> _Problem statement_: All the entries need to be duplicated exactly, with the pictures omitted.

> _Available data_:
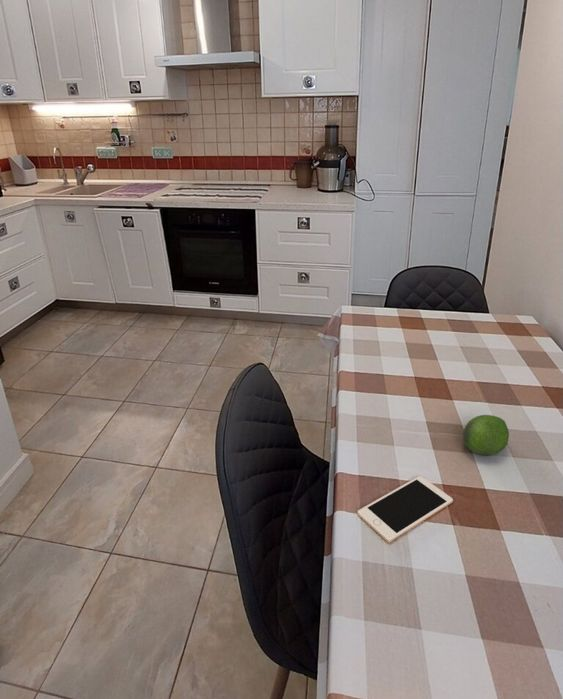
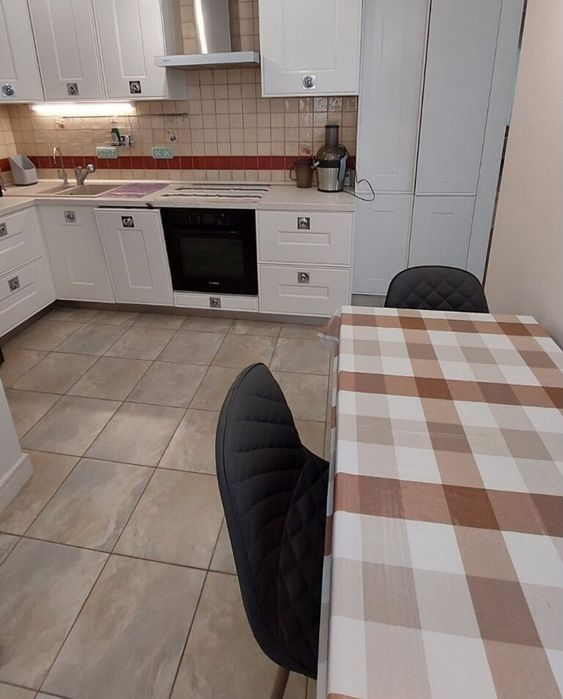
- fruit [462,414,510,457]
- cell phone [357,475,454,543]
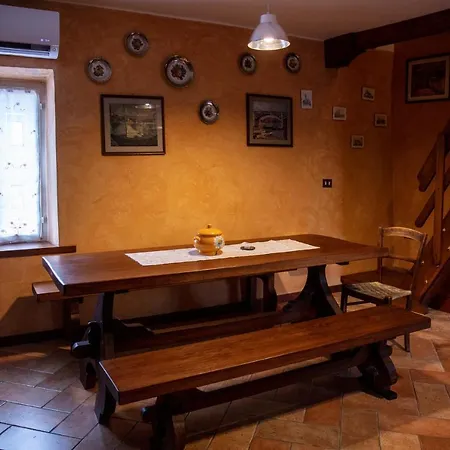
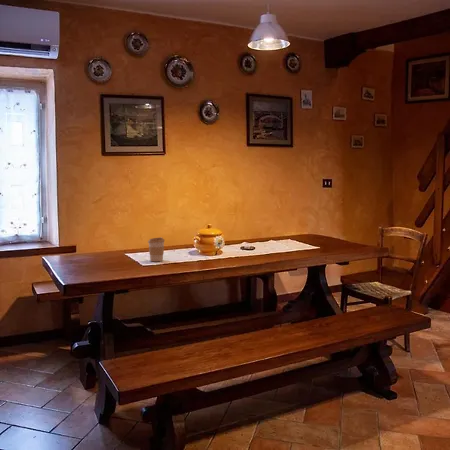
+ coffee cup [147,236,166,262]
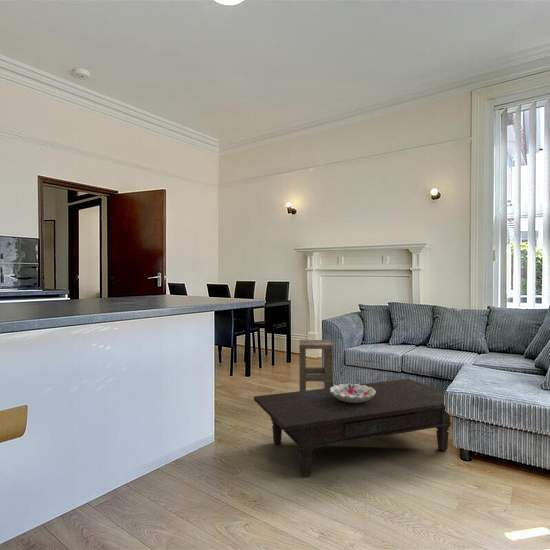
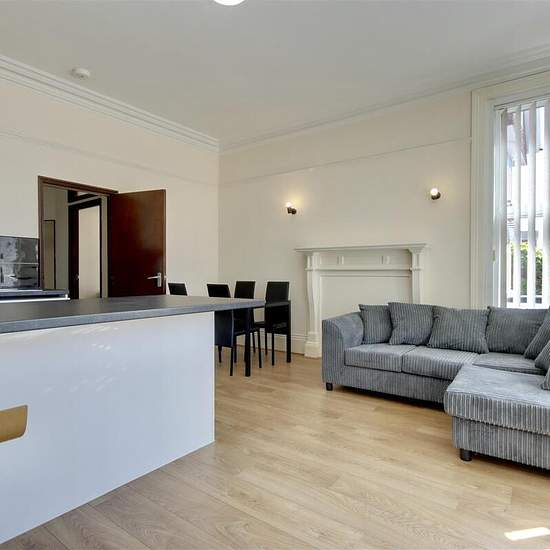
- side table [298,339,334,391]
- decorative bowl [330,383,376,403]
- coffee table [253,378,452,479]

> _Solution below_:
- fruit [462,414,510,457]
- cell phone [357,475,454,543]
+ coffee cup [147,236,166,262]
- side table [298,339,334,391]
- decorative bowl [330,383,376,403]
- coffee table [253,378,452,479]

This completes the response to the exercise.